Super Teacher's Job is Never Done!

Super Teacher's Job is Never Done!
Photo courtesy of DiscoveryEducation.com

Teaching is the profession that teaches all the other professions. ~ Author Unknown

My goal is to reveal one teacher's humble journey of self-reflection, critical analysis, and endless questioning about my craft of teaching and learning alongside my middle school students.

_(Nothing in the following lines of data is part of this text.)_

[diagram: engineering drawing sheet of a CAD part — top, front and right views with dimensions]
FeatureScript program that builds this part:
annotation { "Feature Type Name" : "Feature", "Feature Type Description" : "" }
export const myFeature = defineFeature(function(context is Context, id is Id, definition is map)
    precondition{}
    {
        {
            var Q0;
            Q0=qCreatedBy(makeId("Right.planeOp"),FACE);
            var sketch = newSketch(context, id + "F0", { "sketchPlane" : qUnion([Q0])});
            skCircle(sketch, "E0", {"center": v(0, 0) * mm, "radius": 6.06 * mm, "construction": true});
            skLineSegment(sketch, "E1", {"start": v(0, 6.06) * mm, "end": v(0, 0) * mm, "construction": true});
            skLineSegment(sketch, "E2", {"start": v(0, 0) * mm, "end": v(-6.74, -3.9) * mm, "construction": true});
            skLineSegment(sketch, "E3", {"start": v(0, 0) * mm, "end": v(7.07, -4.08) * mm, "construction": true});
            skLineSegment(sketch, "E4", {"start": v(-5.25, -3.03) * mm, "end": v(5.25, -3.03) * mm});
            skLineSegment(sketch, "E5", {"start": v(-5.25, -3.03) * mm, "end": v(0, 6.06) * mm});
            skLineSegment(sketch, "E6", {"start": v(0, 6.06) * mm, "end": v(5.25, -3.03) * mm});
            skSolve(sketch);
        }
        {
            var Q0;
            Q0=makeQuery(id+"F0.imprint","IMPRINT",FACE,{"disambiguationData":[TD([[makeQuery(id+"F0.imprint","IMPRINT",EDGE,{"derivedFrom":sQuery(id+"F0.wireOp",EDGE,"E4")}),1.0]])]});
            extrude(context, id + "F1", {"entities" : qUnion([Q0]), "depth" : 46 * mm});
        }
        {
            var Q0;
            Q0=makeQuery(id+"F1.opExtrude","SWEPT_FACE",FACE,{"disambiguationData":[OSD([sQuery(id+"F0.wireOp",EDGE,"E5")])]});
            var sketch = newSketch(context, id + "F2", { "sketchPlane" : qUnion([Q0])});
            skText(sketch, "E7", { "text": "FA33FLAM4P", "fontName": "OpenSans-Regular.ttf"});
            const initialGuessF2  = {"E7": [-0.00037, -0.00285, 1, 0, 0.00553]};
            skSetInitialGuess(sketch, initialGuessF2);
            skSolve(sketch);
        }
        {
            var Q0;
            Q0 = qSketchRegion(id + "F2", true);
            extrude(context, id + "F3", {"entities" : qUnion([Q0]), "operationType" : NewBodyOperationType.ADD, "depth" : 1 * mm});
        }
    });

"The dream begins with a teacher who believes in you, who tugs and pushes and leads you to the next plateau, sometimes poking you with a sharp stick called 'truth'." ~ Dan Rather



Friday, March 9, 2012

Can we still ask questions in schools??

In case you get the Chronicle of Higher Education, you might look at  http://chronicle.com/blognetwork/castingoutnines/2012/02/23/what-happens-if-we-just-ask-questions/?sid=at&utm_source=at&utm_medium=en which is a blog about:


What Happens if We Just Ask Questions?

February 23, 2012, 6:48 am



in which he says, among other things, 

"The weekly Mathematica labs that we have in my Calculus 3 class are set up so that some background material (usually a combination of math concepts and new Mathematica commands) is presented in the lab handout followed by some situations centered around questions, the answers to which are likely to involve Calculus 3 andMathematica. I said likely, not inevitably. There is no rule that says students must use Calculus 3 to answer the question. The only rules are: (1) the entire solution has to be done in a Mathematica notebook, and (2) the solutions have to be clear, convincing, and mathematically correct.
What’s been good about this approach is that promotes an ownership mindset of the mathematics in the class. Students get very creative and engaged when they have some say in the proceedings and it’s not just parroting what they learned in class. The lab problems are created so that they apply what we’ve learned in class, but often students will find some creative workaround."